To check the statistical significance of the RMSD analysis, we considered as control the RMSD distribution between random pairs of imaged conformations (Figure 4). For each type of model, we found that the experiment-model best-match distribution is statistically distinguishable from the control (Figure 4a, two-sided Mann–Whitney test p-value = 0), with less than 5% of the entries of the former distribution that fall above the first decile of control (Figure 4b) [28]. Overall, the all-against-all RMSD analysis show that both loop-extrusion and phase-separation single-molecule conformations significantly represent the ensemble of single-cell imaged 3D structures of the studied IMR90 cell region.

4. Discussion

In this work, we discussed the application of polymer physics models to investigate the mechanisms that establish the complex 3D structure of the genome as observed by recent single-cell imaging data [15]. We focused on two main, distinct physical processes that are supported by growing experimental evidence, i.e., loop-extrusion and phase-separation. In the first mechanism, an active motor (e.g., Cohesin or Condensin) extrudes DNA loops between specific anchor sites (envisaged as CTCF binding sites with opposite orientation) in an out-of-equilibrium process; in the second, chromatin contacts between distal genomic sites are established by diffusing molecular agents (such as transcription factors) or direct DNA interactions that, sustained by the thermal bath, spontaneously bridge their cognate sites.

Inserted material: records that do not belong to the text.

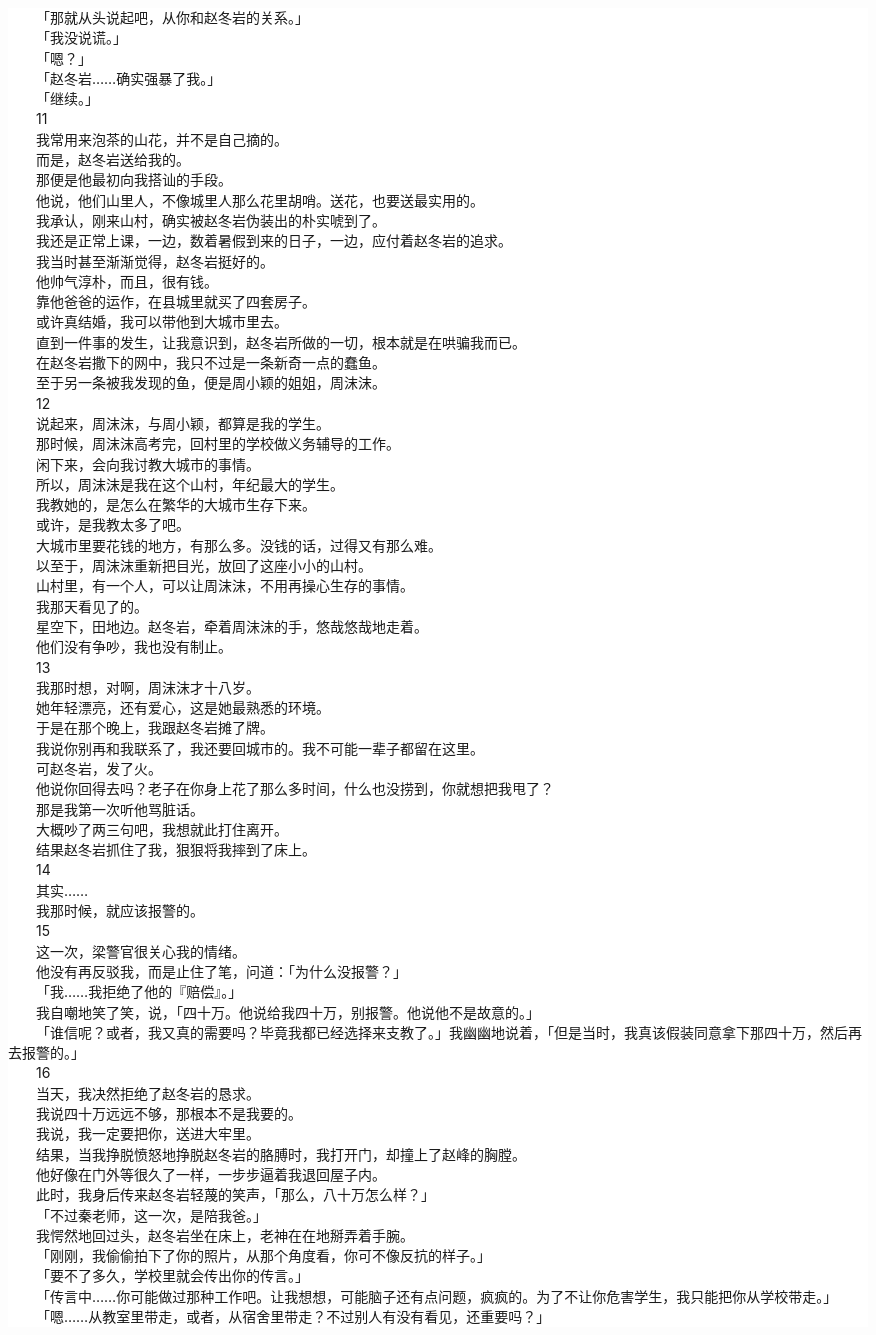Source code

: &emsp;&emsp;「那就从头说起吧，从你和赵冬岩的关系。」  
&emsp;&emsp;「我没说谎。」  
&emsp;&emsp;「嗯？」  
&emsp;&emsp;「赵冬岩……确实强暴了我。」  
&emsp;&emsp;「继续。」  
&emsp;&emsp;11  
&emsp;&emsp;我常用来泡茶的山花，并不是自己摘的。  
&emsp;&emsp;而是，赵冬岩送给我的。  
&emsp;&emsp;那便是他最初向我搭讪的手段。  
&emsp;&emsp;他说，他们山里人，不像城里人那么花里胡哨。送花，也要送最实用的。  
&emsp;&emsp;我承认，刚来山村，确实被赵冬岩伪装出的朴实唬到了。  
&emsp;&emsp;我还是正常上课，一边，数着暑假到来的日子，一边，应付着赵冬岩的追求。  
&emsp;&emsp;我当时甚至渐渐觉得，赵冬岩挺好的。  
&emsp;&emsp;他帅气淳朴，而且，很有钱。  
&emsp;&emsp;靠他爸爸的运作，在县城里就买了四套房子。  
&emsp;&emsp;或许真结婚，我可以带他到大城市里去。  
&emsp;&emsp;直到一件事的发生，让我意识到，赵冬岩所做的一切，根本就是在哄骗我而已。  
&emsp;&emsp;在赵冬岩撒下的网中，我只不过是一条新奇一点的蠢鱼。  
&emsp;&emsp;至于另一条被我发现的鱼，便是周小颖的姐姐，周沫沫。  
&emsp;&emsp;12  
&emsp;&emsp;说起来，周沫沫，与周小颖，都算是我的学生。  
&emsp;&emsp;那时候，周沫沫高考完，回村里的学校做义务辅导的工作。  
&emsp;&emsp;闲下来，会向我讨教大城市的事情。  
&emsp;&emsp;所以，周沫沫是我在这个山村，年纪最大的学生。  
&emsp;&emsp;我教她的，是怎么在繁华的大城市生存下来。  
&emsp;&emsp;或许，是我教太多了吧。  
&emsp;&emsp;大城市里要花钱的地方，有那么多。没钱的话，过得又有那么难。  
&emsp;&emsp;以至于，周沫沫重新把目光，放回了这座小小的山村。  
&emsp;&emsp;山村里，有一个人，可以让周沫沫，不用再操心生存的事情。  
&emsp;&emsp;我那天看见了的。  
&emsp;&emsp;星空下，田地边。赵冬岩，牵着周沫沫的手，悠哉悠哉地走着。  
&emsp;&emsp;他们没有争吵，我也没有制止。  
&emsp;&emsp;13  
&emsp;&emsp;我那时想，对啊，周沫沫才十八岁。  
&emsp;&emsp;她年轻漂亮，还有爱心，这是她最熟悉的环境。  
&emsp;&emsp;于是在那个晚上，我跟赵冬岩摊了牌。  
&emsp;&emsp;我说你别再和我联系了，我还要回城市的。我不可能一辈子都留在这里。  
&emsp;&emsp;可赵冬岩，发了火。  
&emsp;&emsp;他说你回得去吗？老子在你身上花了那么多时间，什么也没捞到，你就想把我甩了？  
&emsp;&emsp;那是我第一次听他骂脏话。  
&emsp;&emsp;大概吵了两三句吧，我想就此打住离开。  
&emsp;&emsp;结果赵冬岩抓住了我，狠狠将我摔到了床上。  
&emsp;&emsp;14  
&emsp;&emsp;其实……  
&emsp;&emsp;我那时候，就应该报警的。  
&emsp;&emsp;15  
&emsp;&emsp;这一次，梁警官很关心我的情绪。  
&emsp;&emsp;他没有再反驳我，而是止住了笔，问道：「为什么没报警？」  
&emsp;&emsp;「我……我拒绝了他的『赔偿』。」  
&emsp;&emsp;我自嘲地笑了笑，说，「四十万。他说给我四十万，别报警。他说他不是故意的。」  
&emsp;&emsp;「谁信呢？或者，我又真的需要吗？毕竟我都已经选择来支教了。」我幽幽地说着，「但是当时，我真该假装同意拿下那四十万，然后再去报警的。」  
&emsp;&emsp;16  
&emsp;&emsp;当天，我决然拒绝了赵冬岩的恳求。  
&emsp;&emsp;我说四十万远远不够，那根本不是我要的。  
&emsp;&emsp;我说，我一定要把你，送进大牢里。  
&emsp;&emsp;结果，当我挣脱愤怒地挣脱赵冬岩的胳膊时，我打开门，却撞上了赵峰的胸膛。  
&emsp;&emsp;他好像在门外等很久了一样，一步步逼着我退回屋子内。  
&emsp;&emsp;此时，我身后传来赵冬岩轻蔑的笑声，「那么，八十万怎么样？」  
&emsp;&emsp;「不过秦老师，这一次，是陪我爸。」  
&emsp;&emsp;我愕然地回过头，赵冬岩坐在床上，老神在在地掰弄着手腕。  
&emsp;&emsp;「刚刚，我偷偷拍下了你的照片，从那个角度看，你可不像反抗的样子。」  
&emsp;&emsp;「要不了多久，学校里就会传出你的传言。」  
&emsp;&emsp;「传言中……你可能做过那种工作吧。让我想想，可能脑子还有点问题，疯疯的。为了不让你危害学生，我只能把你从学校带走。」  
&emsp;&emsp;「嗯……从教室里带走，或者，从宿舍里带走？不过别人有没有看见，还重要吗？」  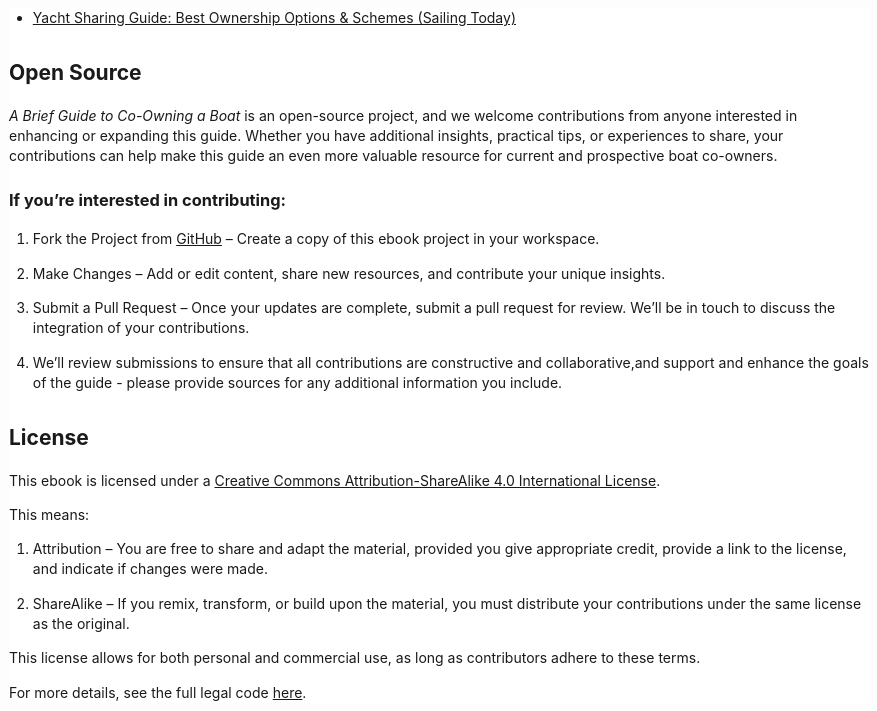 - [Yacht Sharing Guide: Best Ownership Options & Schemes (Sailing Today)](https://www.sailingtoday.co.uk/news/yacht-sharing-guide-best-ownership-options-schemes/)

## **Open Source**

*A Brief Guide to Co-Owning a Boat* is an open-source project, and we welcome contributions from anyone interested in enhancing or expanding this guide. Whether you have additional insights, practical tips, or experiences to share, your contributions can help make this guide an even more valuable resource for current and prospective boat co-owners.

### **If you’re interested in contributing:**

1. Fork the Project from [GitHub](https://github.com/BoatrApp/The-Ultimate-Guide-to-Co-Owning-a-Boat) – Create a copy of this ebook project in your workspace.

2. Make Changes – Add or edit content, share new resources, and contribute your unique insights.

3. Submit a Pull Request – Once your updates are complete, submit a pull request for review. We’ll be in touch to discuss the integration of your contributions.

4. We’ll review submissions to ensure that all contributions are constructive and collaborative,and support and enhance the goals of the guide - please provide sources for any additional information you include.

## **License**

This ebook is licensed under a [Creative Commons Attribution-ShareAlike 4.0 International License](https://creativecommons.org/licenses/by-sa/4.0). 

This means:

1. Attribution – You are free to share and adapt the material, provided you give appropriate credit, provide a link to the license, and indicate if changes were made.

2. ShareAlike – If you remix, transform, or build upon the material, you must distribute your contributions under the same license as the original.

This license allows for both personal and commercial use, as long as contributors adhere to these terms.

For more details, see the full legal code [here](https://creativecommons.org/licenses/by-sa/4.0/legalcode).
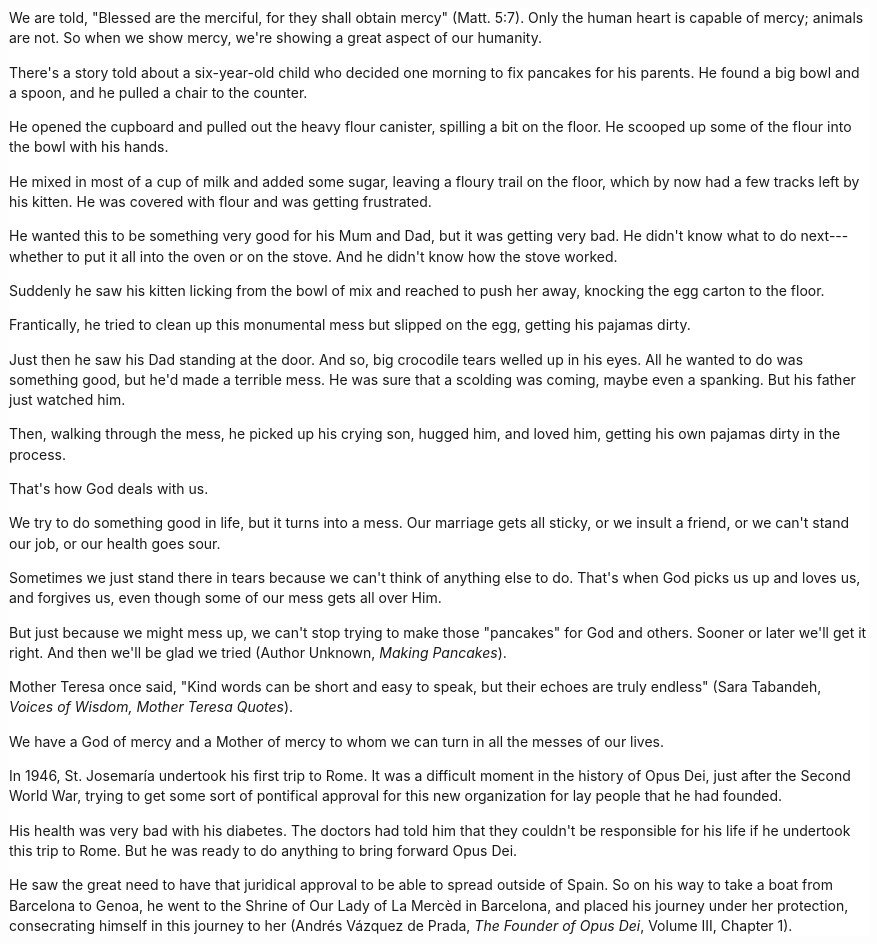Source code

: We are told, "Blessed are the merciful, for they shall obtain mercy" (Matt. 5:7). Only the human heart is capable of mercy; animals are not. So when we show mercy, we're showing a great aspect of our humanity.

There's a story told about a six-year-old child who decided one morning to fix pancakes for his parents. He found a big bowl and a spoon, and he pulled a chair to the counter.

He opened the cupboard and pulled out the heavy flour canister, spilling a bit on the floor. He scooped up some of the flour into the bowl with his hands.

He mixed in most of a cup of milk and added some sugar, leaving a floury trail on the floor, which by now had a few tracks left by his kitten. He was covered with flour and was getting frustrated.

He wanted this to be something very good for his Mum and Dad, but it was getting very bad. He didn't know what to do next---whether to put it all into the oven or on the stove. And he didn't know how the stove worked.

Suddenly he saw his kitten licking from the bowl of mix and reached to push her away, knocking the egg carton to the floor.

Frantically, he tried to clean up this monumental mess but slipped on the egg, getting his pajamas dirty.

Just then he saw his Dad standing at the door. And so, big crocodile tears welled up in his eyes. All he wanted to do was something good, but he'd made a terrible mess. He was sure that a scolding was coming, maybe even a spanking. But his father just watched him.

Then, walking through the mess, he picked up his crying son, hugged him, and loved him, getting his own pajamas dirty in the process.

That's how God deals with us.

We try to do something good in life, but it turns into a mess. Our marriage gets all sticky, or we insult a friend, or we can't stand our job, or our health goes sour.

Sometimes we just stand there in tears because we can't think of anything else to do. That's when God picks us up and loves us, and forgives us, even though some of our mess gets all over Him.

But just because we might mess up, we can't stop trying to make those "pancakes" for God and others. Sooner or later we'll get it right. And then we'll be glad we tried (Author Unknown, *Making Pancakes*).

Mother Teresa once said, "Kind words can be short and easy to speak, but their echoes are truly endless" (Sara Tabandeh, *Voices of Wisdom, Mother Teresa Quotes*).

We have a God of mercy and a Mother of mercy to whom we can turn in all the messes of our lives.

In 1946, St. Josemaría undertook his first trip to Rome. It was a difficult moment in the history of Opus Dei, just after the Second World War, trying to get some sort of pontifical approval for this new organization for lay people that he had founded.

His health was very bad with his diabetes. The doctors had told him that they couldn't be responsible for his life if he undertook this trip to Rome. But he was ready to do anything to bring forward Opus Dei.

He saw the great need to have that juridical approval to be able to spread outside of Spain. So on his way to take a boat from Barcelona to Genoa, he went to the Shrine of Our Lady of La Mercèd in Barcelona, and placed his journey under her protection, consecrating himself in this journey to her (Andrés Vázquez de Prada, *The Founder of Opus Dei*, Volume III, Chapter 1).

By using as benchmark super-resolution microscopy data available for a 2 Mb wide chromosome region in human fibroblast cells, we showed that both mechanisms can quantitatively recapitulate single-cell imaged conformations, indicating that they can coexist in shaping chromosome folding [28]. By allowing a deeper understanding of the mechanisms driving the organization of the genome, models from polymer physics can be used for real-world applications in real experimental contexts [48]. For example, validated polymer models can be efficiently employed to impute missing values or reduce noise effects in large imaging datasets. Additionally, and importantly, they can be employed to predict in silico the structural effects of disease-associated mutations, linked, for instance, to congenital disorders [11,12] or cancer [13,49].

Overall, those studies show that novel data from microscopy can be complemented with quantitative models from physics to understand the mechanisms and function of genome structure, paving the way for important and useful applications, such as the prediction of genomic perturbations on chromosome 3D architecture.